Investors will be excused for asking if there are any equity markets that offer relative protection from this turmoil.

We would point to those frontier markets that remain below the radar screen of global capital flows as potential sources of low correlation with the larger developed markets.

Frontier markets are defined as those markets that tend to have a smaller capitalisation, fewer securities traded and are less liquid even than emerging markets. They are composed of countries exhibiting different levels of economic development. Some of the frontier markets have high gross national product per capita, such as the Gulf Countries. Others have low GNP per capita, such as Nigeria and Vietnam.

For December and January, the MSCI Frontier Market Index rose 4.6 per cent. Of course, not all frontier markets rose over the past two months. Some in eastern Europe, including Bulgaria and Romania fell in step with the developed markets and the emerging markets. But most performed better than the developed and emerging markets.
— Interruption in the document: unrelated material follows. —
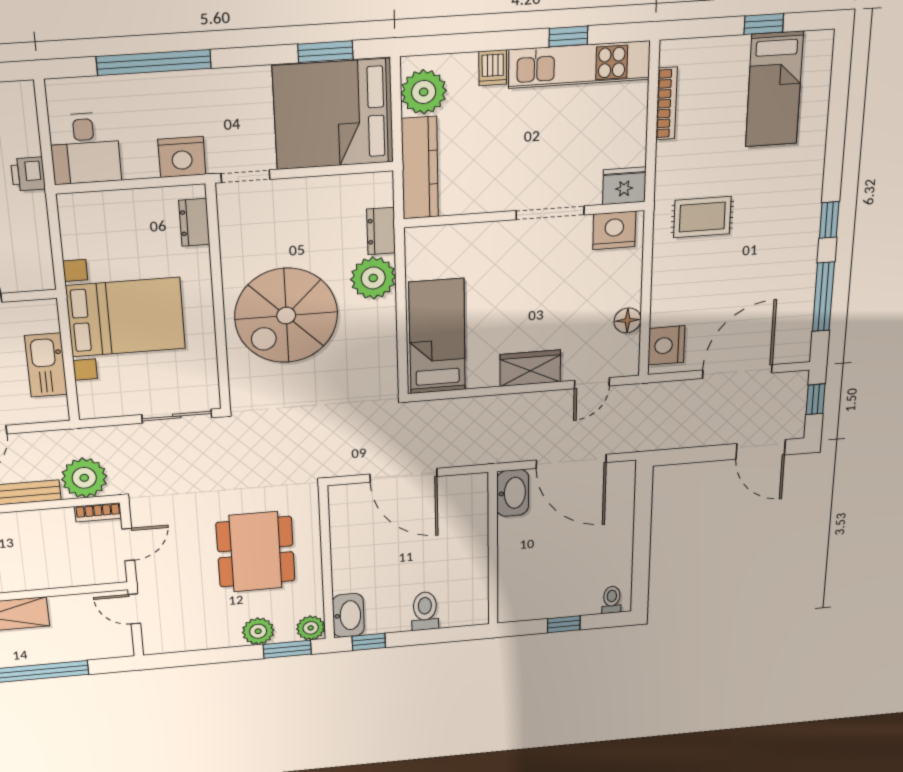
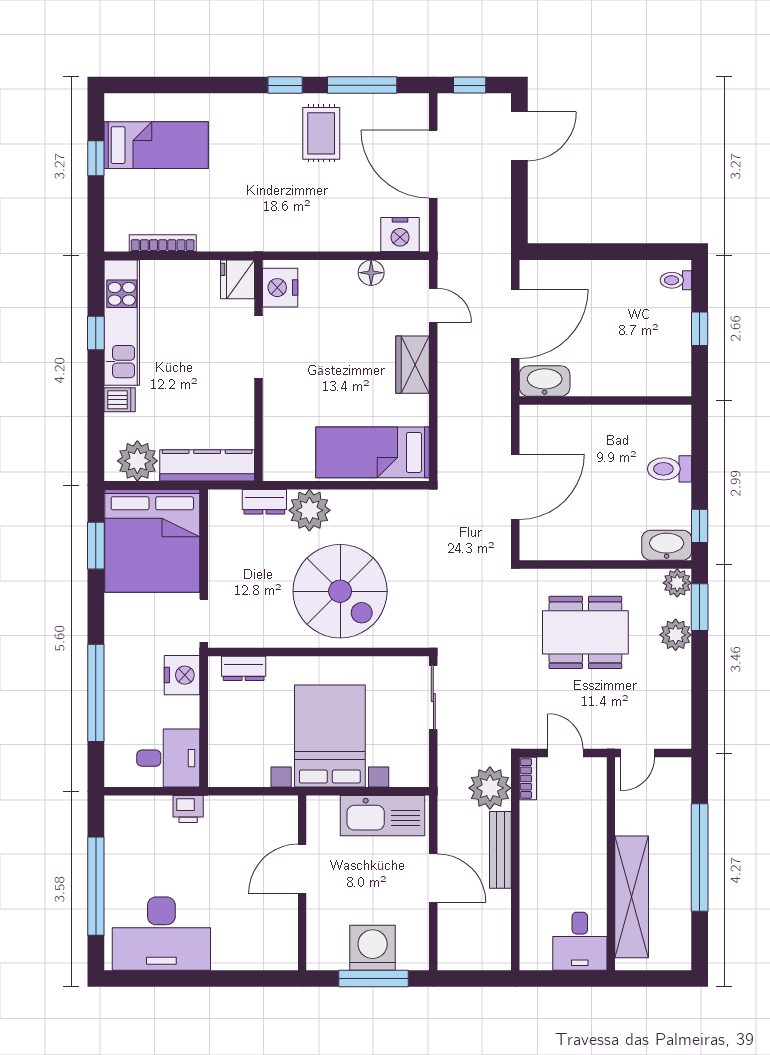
rug: (702, 217) -> (321, 133), moved
kitchen sink: (46, 365) -> (382, 816), width x1.36, depth x1.24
The frontier markets that rose the most were in the Gulf region, including Bahrain which climbed 9.8 per cent, Kuwait, up 14.3 per cent, and Oman, 10.8 per cent. A few frontier markets in the other regions were in demand, including Nigeria, which rose 5.4 per cent.

We have found there is a relationship between increased “foreign ownership” of a stock market and correlation of returns.

As a proxy for “foreign ownership”, we recently investigated, using data supplied by the US Department of the Treasury, US ownership levels of foreign equities from 1994-2006. Notably, on average, for the 47 developed and emerging markets comprising the MSCI All Country World ex-US Index, US ownership of foreign equities has increased from 10 per cent of market capitalisation in 1994 to 24 per cent by the end of 2006. Perhaps not surprisingly, the degree of correlation (36 month trailing) between the MSCI US Index and MSCI All Country World, ex-US Index underwent a sea-change over the same period, breaking out of the 0.3 to 0.6 range in the 1990s, to average above 0.8 over the past five years. (Correlations measure the degree to which two asset classes move together. A correlation of -1 means two asset classes move in opposite directions and a correlation of +1 means that the two assets move completely together.)

Frontier markets, however, remain grossly under-bought relative to their developed and emerging market peers. As a proxy for “foreign ownership”, US ownership represents on average less than 5 per cent of market capitalisation of an amalgam of roughly 30 frontier markets since 1997. Moreover, the correlation of the S&P/IFC Frontier Composite Index with the MSCI US Index remains commensurately low, averaging 0.3 over the past five years.

Using the same US Department of the Treasury data between 2001 and 2006, plotting individual markets shows a linear relationship between US equity ownership and the correlation between each of the markets and the US. The phenomenon of increased foreign equity ownership and increased correlation with the US is evident at individual country level.

The lesson is clear: with increased external participation in foreign markets, correlations rise, and the risk reduction benefits of global diversification can be eroded. The positive relationship between increased US equity ownership and increased correlation with the US is significant.

As such, we counsel those investors seeking volatility reduction to focus some attention beyond the developed markets and even beyond the emerging markets to the frontier markets as the latter have yet to attract the sustained attention of global portfolio investment.